In RQ3 we conduct a semi-automated detection of bugs and pitfalls in proxies. 
We leverage a set of automated helpers (as described in the paper) to help us prune non-vulnerable contracts before manual inspection. 
The automated helpers can be found in `pitfall-detection-helpers` folder. 
Note that the final results are obtained faithfully using manual inspection. The helper scripts are only used to data processing to reduce human efforts.

* Proxy-logic collision: 
  - the file "proxy_logic_collision.txt" shows the 32 proxies that we identified as well as our manual inspection results. 
  - the file "proxy_logic_collision_detector_evaluation_sampled_txs.txt" lists the 100 transactions sampled to evaluate the reliability of our automated helper which identifies storage slot read/write operations.
* Logic-logic collision: 
  - the file "logic_logic_collision.txt" contains the 15 proxies that we identified to have logic-logic collisions. 
  - the file "logic_logic_collision_detector_evaluation_sampled_contract_pairs.csv" lists the 100 new-version/old-version logic contract pairs sampled to evaluate the reliability of our automated helper to identify storage collisions between two logic contracts.

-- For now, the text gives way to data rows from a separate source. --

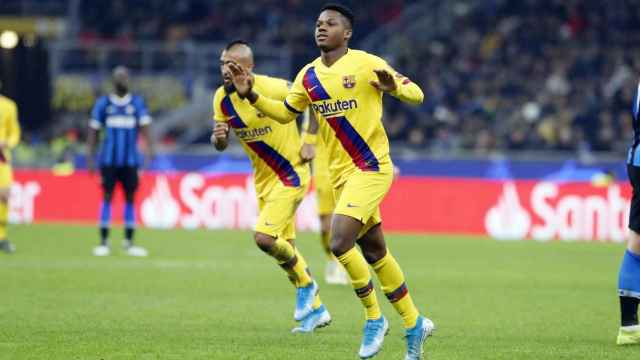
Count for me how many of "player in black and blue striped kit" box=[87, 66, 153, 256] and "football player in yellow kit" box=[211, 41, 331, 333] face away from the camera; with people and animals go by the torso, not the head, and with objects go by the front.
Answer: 0

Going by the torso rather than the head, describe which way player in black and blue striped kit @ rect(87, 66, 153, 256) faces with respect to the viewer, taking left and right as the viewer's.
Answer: facing the viewer

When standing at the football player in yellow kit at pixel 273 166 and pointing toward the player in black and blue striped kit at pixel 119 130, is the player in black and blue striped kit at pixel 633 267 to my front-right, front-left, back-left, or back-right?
back-right

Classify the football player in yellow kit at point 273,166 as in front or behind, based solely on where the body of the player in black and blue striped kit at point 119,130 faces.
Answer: in front

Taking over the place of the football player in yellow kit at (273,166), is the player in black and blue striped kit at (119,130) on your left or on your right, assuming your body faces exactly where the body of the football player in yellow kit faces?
on your right

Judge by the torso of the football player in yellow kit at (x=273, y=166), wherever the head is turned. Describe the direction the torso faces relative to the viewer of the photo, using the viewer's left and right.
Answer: facing the viewer and to the left of the viewer

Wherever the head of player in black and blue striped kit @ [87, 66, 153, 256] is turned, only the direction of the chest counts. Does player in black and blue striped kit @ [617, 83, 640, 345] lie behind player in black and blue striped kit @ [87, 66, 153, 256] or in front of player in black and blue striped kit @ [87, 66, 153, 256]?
in front

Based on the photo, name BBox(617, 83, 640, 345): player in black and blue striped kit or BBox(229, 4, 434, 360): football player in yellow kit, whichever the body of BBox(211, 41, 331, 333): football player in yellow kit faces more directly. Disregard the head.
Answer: the football player in yellow kit

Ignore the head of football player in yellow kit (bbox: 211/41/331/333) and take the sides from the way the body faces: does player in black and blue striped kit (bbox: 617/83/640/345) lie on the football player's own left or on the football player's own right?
on the football player's own left

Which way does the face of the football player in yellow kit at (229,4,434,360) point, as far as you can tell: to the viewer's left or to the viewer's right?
to the viewer's left

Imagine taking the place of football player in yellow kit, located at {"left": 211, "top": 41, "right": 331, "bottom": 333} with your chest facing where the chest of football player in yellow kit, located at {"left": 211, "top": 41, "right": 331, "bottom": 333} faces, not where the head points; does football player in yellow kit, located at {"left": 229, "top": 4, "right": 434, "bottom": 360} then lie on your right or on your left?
on your left

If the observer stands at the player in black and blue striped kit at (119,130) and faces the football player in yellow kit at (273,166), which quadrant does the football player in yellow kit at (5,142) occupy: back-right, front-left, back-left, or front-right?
back-right
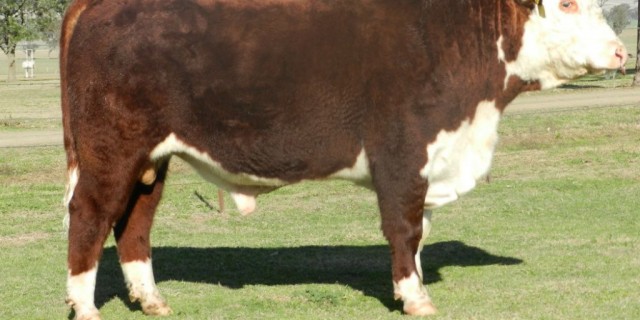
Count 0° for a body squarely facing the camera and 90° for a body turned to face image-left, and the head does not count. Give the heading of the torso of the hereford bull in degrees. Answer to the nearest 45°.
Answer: approximately 270°
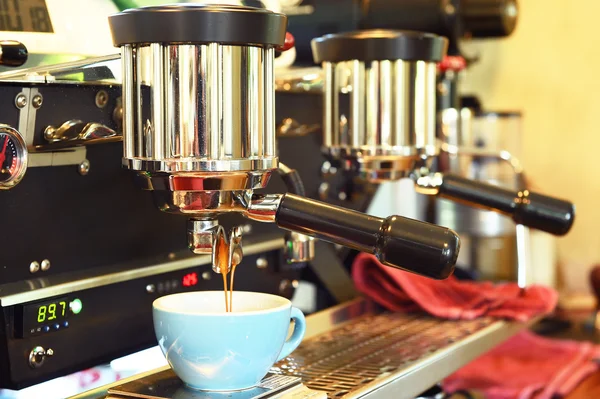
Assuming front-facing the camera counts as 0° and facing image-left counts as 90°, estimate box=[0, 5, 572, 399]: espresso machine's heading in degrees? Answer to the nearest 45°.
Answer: approximately 315°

* Uninitialized contract: 
  - the file "uninitialized.csv" contains 183 proxies that was not initialized in the same transaction of deployment and may be at risk of front-running attack. Whether they are still exploitable (i.e., re-initialize by malicious actors at present) is also labelled in the csv.
  - the file "identified_initialize_function_calldata.csv" lists the 100 logic contracts sampled to evaluate the quality of `initialize` calldata extracted by our automated helper.